Das Buch ist reich mit stimmungsvollen Fotos illustriert und kleine Vignetten schmücken fast jede Seite.

Aber nun zu den Rezepten. Es gibt eine fundierte Einführung zu wichtigen Backutensilien und bei den Tipps finden auch geübte Bäckerinnen noch Anregungen. Die Autorin bevorzugt Dinkelmehl, man kann aber Weizenmehl verwenden. Bei einem Rezept (Sablès) habe ich beide Varianten ausprobiert und kann Frau Baumgärtner beipflichten: Dinkelmehl verleiht den Plätzchen einen besonders nussigen Geschmack.

Viele Plätzchen sind auch außerhalb der Weihnachtsbäckerei eine Bereicherung für die Tee- oder Kaffeestunde und wie die Mokkaschiffchen oder die Zitronen-Cremetörtchen fast schon kleine Patisserie-Kunstwerke.

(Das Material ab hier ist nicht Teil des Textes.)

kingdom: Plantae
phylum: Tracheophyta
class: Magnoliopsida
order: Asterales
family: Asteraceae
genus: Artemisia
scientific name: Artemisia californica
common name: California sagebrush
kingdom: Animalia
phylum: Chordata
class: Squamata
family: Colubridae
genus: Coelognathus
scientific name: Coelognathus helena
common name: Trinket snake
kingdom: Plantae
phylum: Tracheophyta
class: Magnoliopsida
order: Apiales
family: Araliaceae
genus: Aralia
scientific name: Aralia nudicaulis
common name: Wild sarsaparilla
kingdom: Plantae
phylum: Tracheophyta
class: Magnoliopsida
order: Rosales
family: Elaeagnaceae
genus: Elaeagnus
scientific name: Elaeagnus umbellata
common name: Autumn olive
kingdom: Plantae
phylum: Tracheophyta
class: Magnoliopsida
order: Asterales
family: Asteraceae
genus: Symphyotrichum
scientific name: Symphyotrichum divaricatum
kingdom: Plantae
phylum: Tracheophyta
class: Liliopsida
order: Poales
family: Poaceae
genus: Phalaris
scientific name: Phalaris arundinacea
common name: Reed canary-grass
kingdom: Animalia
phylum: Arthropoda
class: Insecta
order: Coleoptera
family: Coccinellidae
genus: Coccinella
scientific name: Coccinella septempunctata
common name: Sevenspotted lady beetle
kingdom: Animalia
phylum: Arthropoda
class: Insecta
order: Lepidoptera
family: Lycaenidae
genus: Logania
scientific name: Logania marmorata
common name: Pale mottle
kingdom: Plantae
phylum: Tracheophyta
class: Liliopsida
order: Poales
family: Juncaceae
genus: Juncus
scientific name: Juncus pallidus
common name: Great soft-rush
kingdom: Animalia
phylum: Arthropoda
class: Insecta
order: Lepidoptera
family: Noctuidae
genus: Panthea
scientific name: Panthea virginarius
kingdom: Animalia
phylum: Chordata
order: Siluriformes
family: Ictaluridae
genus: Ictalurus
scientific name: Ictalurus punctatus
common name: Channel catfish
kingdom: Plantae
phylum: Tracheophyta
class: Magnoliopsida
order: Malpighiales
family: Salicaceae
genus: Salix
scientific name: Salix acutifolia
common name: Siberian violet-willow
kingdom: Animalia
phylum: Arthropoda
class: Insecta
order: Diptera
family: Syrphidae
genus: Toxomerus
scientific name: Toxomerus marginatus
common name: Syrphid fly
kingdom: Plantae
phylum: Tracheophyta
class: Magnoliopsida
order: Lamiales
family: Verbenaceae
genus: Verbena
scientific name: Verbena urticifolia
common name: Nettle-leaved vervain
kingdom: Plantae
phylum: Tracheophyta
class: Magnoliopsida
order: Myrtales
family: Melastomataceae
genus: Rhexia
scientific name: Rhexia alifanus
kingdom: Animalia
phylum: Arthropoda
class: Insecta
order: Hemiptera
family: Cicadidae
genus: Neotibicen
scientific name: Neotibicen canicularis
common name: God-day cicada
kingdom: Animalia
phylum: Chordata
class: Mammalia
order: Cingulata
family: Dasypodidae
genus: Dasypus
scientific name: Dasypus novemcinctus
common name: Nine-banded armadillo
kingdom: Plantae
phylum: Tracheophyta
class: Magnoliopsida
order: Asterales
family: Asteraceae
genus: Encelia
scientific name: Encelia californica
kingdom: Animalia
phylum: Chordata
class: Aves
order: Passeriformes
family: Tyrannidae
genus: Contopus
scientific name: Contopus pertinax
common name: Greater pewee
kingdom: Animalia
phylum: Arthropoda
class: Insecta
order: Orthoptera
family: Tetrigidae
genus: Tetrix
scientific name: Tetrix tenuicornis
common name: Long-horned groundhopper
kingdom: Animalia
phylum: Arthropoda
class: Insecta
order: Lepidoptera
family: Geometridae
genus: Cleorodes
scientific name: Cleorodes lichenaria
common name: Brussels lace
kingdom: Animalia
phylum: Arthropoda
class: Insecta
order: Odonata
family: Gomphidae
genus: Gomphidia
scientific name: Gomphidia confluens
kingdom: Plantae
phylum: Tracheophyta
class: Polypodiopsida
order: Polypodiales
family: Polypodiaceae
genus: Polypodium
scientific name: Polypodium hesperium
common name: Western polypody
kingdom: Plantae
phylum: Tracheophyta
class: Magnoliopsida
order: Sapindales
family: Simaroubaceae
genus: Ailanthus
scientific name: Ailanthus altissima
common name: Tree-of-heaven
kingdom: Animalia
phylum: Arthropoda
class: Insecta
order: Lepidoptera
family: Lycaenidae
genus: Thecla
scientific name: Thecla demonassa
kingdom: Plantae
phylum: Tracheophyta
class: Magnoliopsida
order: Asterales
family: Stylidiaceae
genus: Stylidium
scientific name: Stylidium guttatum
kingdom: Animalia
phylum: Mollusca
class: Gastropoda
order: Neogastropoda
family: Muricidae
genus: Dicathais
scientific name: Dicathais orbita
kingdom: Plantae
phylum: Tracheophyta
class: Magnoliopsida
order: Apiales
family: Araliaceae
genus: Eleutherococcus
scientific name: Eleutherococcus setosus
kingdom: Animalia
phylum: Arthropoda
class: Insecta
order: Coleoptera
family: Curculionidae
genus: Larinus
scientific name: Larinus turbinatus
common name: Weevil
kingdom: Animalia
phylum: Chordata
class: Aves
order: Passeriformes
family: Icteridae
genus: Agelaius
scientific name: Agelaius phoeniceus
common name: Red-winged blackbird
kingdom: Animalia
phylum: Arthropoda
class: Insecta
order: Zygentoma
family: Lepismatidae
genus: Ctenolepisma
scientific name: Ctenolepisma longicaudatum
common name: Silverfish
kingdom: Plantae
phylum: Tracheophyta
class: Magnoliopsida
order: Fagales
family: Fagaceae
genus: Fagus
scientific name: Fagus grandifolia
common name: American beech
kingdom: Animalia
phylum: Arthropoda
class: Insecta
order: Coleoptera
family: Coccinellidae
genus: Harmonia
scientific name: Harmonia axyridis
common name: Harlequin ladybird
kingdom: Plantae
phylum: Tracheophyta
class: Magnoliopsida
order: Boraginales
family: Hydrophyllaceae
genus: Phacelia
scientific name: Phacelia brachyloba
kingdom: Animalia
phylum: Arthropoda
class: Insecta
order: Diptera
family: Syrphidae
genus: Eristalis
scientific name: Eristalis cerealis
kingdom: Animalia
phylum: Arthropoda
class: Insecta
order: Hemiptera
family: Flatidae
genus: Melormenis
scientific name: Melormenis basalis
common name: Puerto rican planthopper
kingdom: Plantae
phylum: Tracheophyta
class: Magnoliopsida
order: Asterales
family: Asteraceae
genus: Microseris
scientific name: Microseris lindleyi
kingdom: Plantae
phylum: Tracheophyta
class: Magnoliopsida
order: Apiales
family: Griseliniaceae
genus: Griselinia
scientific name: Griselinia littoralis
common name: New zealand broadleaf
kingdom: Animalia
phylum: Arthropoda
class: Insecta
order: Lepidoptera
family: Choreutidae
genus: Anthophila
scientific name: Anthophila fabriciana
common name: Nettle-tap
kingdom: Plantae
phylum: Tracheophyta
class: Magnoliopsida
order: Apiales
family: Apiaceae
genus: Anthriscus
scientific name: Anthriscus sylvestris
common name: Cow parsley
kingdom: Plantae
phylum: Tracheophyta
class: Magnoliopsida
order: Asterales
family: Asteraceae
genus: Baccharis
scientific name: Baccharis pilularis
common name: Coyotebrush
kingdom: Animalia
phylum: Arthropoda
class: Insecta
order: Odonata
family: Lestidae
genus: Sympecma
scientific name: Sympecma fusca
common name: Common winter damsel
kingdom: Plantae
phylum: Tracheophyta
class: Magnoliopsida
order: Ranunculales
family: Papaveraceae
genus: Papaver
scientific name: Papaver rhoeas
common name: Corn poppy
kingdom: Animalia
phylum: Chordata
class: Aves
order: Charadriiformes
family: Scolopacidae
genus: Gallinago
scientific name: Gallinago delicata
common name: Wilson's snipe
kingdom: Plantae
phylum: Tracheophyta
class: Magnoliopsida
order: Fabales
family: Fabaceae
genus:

Die Mokkaschiffchen und die Russian Tea Cakes haben übrigens bei meiner Familie großen Anklang gefunden und die kleinen Tea Cakes waren dazu noch sehr fix und einfach zubereitet.

Außer den Rezepten machen die kleinen Geschichten und Gedichte richtig Lust immer wieder im Buch zu blättern.

Ein stimmungsvoller Auftakt in die Vorweihnachtszeit und Schatzkästlein für Weihnachtsbäckerei, aber auch Anregungen für kleine Backkunstwerke für’s ganze Jahr habe ich in diesem Buch gefunden.

Absolut empfehlenswert und auch als besonderes Geschenk bestens geeignet.